April 8, 2015


Leigh Janiak, 2014
The Sci-Fi/horror genre has become so offensively saturated with mostly copycat knockoffs of past classics, reusing old tropes and beating them to death. Regurgitated themes. Re-purposed cliches. Sometimes when you watch something that feels like a huge waste of your time, making you think that maybe its all been done before. That maybe there aren't any new ideas in this genre. But then every now and then, something will float to the surface. Something will stand out. Films like The Conjuring, The Cabin in the Woods or Insidious will appear and it gives us all hope. It gives us hope that maybe there can be new things done with the seemingly forlorn genre.

Unfortunately, Honeymoon doesn't fall into this category of refreshing and unique horror films that are trying new things. Instead it falls into that category of pretty good acting spoiled by an awful script and amateur direction. Janiak tries to make too much with too little here. This one can be filed under the category of predictably stagnant alien films. It's a bit irritating too, because you are likely delighted to see Rose Leslie on screen after seeing her in Game of Thrones or Downton Abbey. She has already proven herself a good actress while working with good material. But she doesn't have a whole lot to work with here. In fact, her Bea character and husband Paul (Harry Treadaway) characters are actually quite annoying. You spend the first 20 minutes of the film watching them groping each other like a couple of spider monkeys. To be expected on ones honeymoon. But we aren't going into this movie hoping to spectate a weekend of lovemaking. That's another kind of movie that we can watch some other time. That one will probably be better directed as well. Because you will have two minutes of foreplay and casual dialogue and they will get down to business. Honeymoon takes a lot of time getting to where it wants to, when most of the audience will probably know where it's going the entire time. The decision making on the parts of Paul's character are frustrating.
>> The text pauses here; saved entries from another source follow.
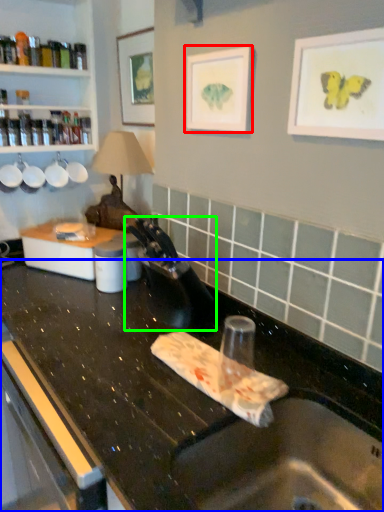
Question: Which object is positioned farthest from picture frame (highlighted by a red box)? Select from countertop (highlighted by a blue box) and faucet (highlighted by a green box).

Choices:
 (A) countertop
 (B) faucet

Answer: (A)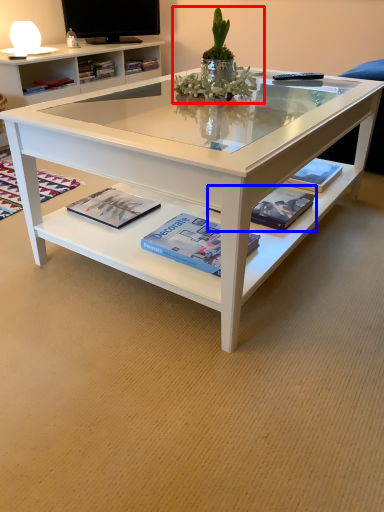
Question: Which object appears closest to the camera in this image, floral arrangement (highlighted by a red box) or magazine (highlighted by a blue box)?

Choices:
 (A) floral arrangement
 (B) magazine

Answer: (A)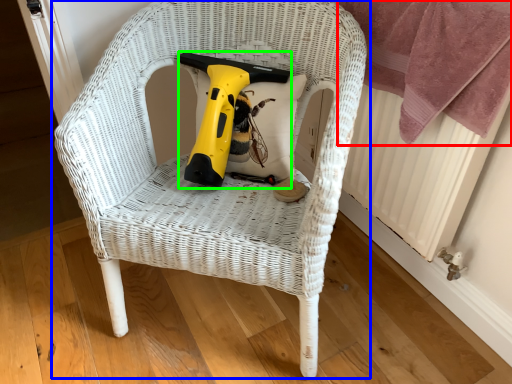
Question: Which is nearer to the blanket (highlighted by a red box)? chair (highlighted by a blue box) or electric drill (highlighted by a green box).

Choices:
 (A) chair
 (B) electric drill

Answer: (A)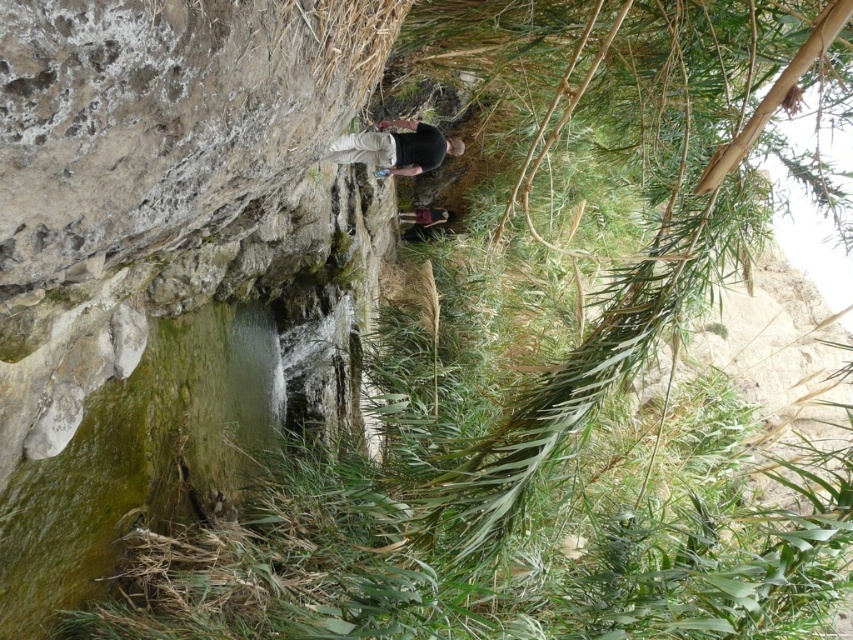
Between rough stone cliff at upper left and black matte shirt at center, which one has more height?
The most obvious of them all is his inability to get Bea in the car and away from the cabin. Her condition continues to decline, his solution is to fondle her more and tell her how much he misses her. His character seems to be desperately horny, like he should have been in Deadgirl and not Honeymoon. Honeymoon feels like a weak ripoff of a Stephen King story with too much build-up and an insufficient reveal.